START PROVIDED DATA

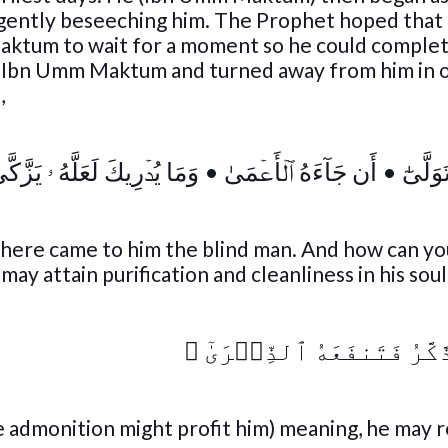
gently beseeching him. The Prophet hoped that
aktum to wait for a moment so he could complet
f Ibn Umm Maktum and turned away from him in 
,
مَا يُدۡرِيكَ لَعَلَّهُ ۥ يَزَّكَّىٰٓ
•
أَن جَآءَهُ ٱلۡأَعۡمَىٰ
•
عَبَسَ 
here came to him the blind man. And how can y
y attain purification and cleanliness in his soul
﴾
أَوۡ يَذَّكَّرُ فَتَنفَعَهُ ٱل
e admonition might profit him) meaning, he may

END PROVIDED DATA

Verbatim copy with pictures excluded: write out the records above in full.

• REPLY TO THE EXERCISE
gently beseeching him. The Prophet hoped that
aktum to wait for a moment so he could complet
f Ibn Umm Maktum and turned away from him in 
,
مَا يُدۡرِيكَ لَعَلَّهُ ۥ يَزَّكَّىٰٓ
•
أَن جَآءَهُ ٱلۡأَعۡمَىٰ
•
عَبَسَ 
here came to him the blind man. And how can y
y attain purification and cleanliness in his soul
﴾
أَوۡ يَذَّكَّرُ فَتَنفَعَهُ ٱل
e admonition might profit him) meaning, he may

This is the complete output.